Claude basically said that one film suggested I was drawn to emotionally rich, bittersweet stories and valued emotional authenticity over neat, happy endings. The other pointed to a love of dreamers, outsiders, big ambitions, and stories that celebrate people who don’t quite fit the mould.

Then it summed it all up with this:

“You’re someone who leads with your heart. You want to feel things deeply—joy, heartbreak, inspiration. You appreciate both quiet intimacy and grand emotion, and you have a soft spot for stories about people daring to live fully, even when it costs them. You’re not a cynical moviegoer. You don’t watch films at arm’s length. You show up open.”

And you know what? I actually sat there thinking, yeah… that’s exactly it. It’s not that I think AI knows me better than I know myself, but because it managed to put into words something I’d been trying to explain the whole time.

I don’t think I’m drawn to sadness. I think I’m drawn to feeling. Whether it’s a song, a film, or a story, I want it to make me feel something real. I want to be completely immersed in it. Maybe that’s why emotional music always finds me, even when I’m perfectly happy.
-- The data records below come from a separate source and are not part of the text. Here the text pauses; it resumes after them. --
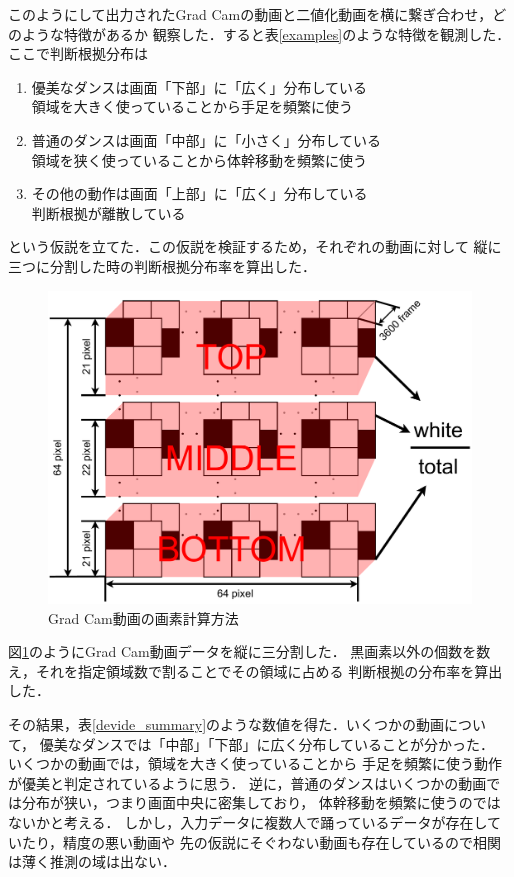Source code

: このようにして出力されたGrad Camの動画と二値化動画を横に繋ぎ合わせ，どのような特徴があるか
観察した．すると表\ref{examples}のような特徴を観測した．
ここで判断根拠分布は
\begin{enumerate}
  \item 優美なダンスは画面「下部」に「広く」分布している \\
        領域を大きく使っていることから手足を頻繁に使う
  \item 普通のダンスは画面「中部」に「小さく」分布している \\
        領域を狭く使っていることから体幹移動を頻繁に使う
  \item その他の動作は画面「上部」に「広く」分布している \\
        判断根拠が離散している
\end{enumerate}
という仮説を立てた．この仮説を検証するため，それぞれの動画に対して
縦に三つに分割した時の判断根拠分布率を算出した．
\clearpage

\begin{figure}[t]
  \begin{center}
    \includegraphics[width=120mm]{images/chart/divide.pdf}
  \end{center}
  \caption{Grad Cam動画の画素計算方法}
  \label{divide_graph}
\end{figure}

図\ref{divide_graph}のようにGrad Cam動画データを縦に三分割した．
黒画素以外の個数を数え，それを指定領域数で割ることでその領域に占める
判断根拠の分布率を算出した．

その結果，表\ref{devide_summary}のような数値を得た．いくつかの動画について，
優美なダンスでは「中部」「下部」に広く分布していることが分かった．
いくつかの動画では，領域を大きく使っていることから
手足を頻繁に使う動作が優美と判定されているように思う．
逆に，普通のダンスはいくつかの動画では分布が狭い，つまり画面中央に密集しており，
体幹移動を頻繁に使うのではないかと考える．
しかし，入力データに複数人で踊っているデータが存在していたり，精度の悪い動画や
先の仮説にそぐわない動画も存在しているので相関は薄く推測の域は出ない．


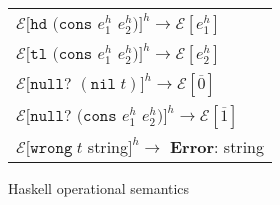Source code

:\begin{figure}[p]
\begin{tabular}{l}

$\mathscr{E}[\mathtt{hd}$ $(\mathtt{cons}$ $e^h_1$ $e^h_2)]^h\rightarrow\mathscr{E}[e^h_1]$ \\


$\mathscr{E}[\mathtt{tl}$ $(\mathtt{cons}$ $e^h_1$ $e^h_2)]^h\rightarrow\mathscr{E}[e^h_2]$ \\


$\mathscr{E}[\mathtt{null?}$ $(\mathtt{nil}\;t)]^h\rightarrow\mathscr{E}[\overline{0}]$ \\


$\mathscr{E}[\mathtt{null?}$ $(\mathtt{cons}$ $e^h_1$ $e^h_2)]^h\rightarrow\mathscr{E}[\overline{1}]$ \\


$\mathscr{E}[\mathtt{wrong}\;t$ string$]^h\rightarrow$ \textbf{Error}: string
\end{tabular}
\caption{Haskell operational semantics}
\label{hos}
\end{figure}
If you’re trying to guess the films, here’s one extra clue from me: if the phrase “yellow-and-black striped tights” means anything to you, you’re already halfway there.

Somehow it always circles back. The films, the feelings, all of it just points me back to the same place. That’s the thing about the art that chooses you: you don’t get to decide how it moves you. You just let it.

I’ve been asking the wrong question all along. It was never about the music being sad. It was always about the way it made me feel.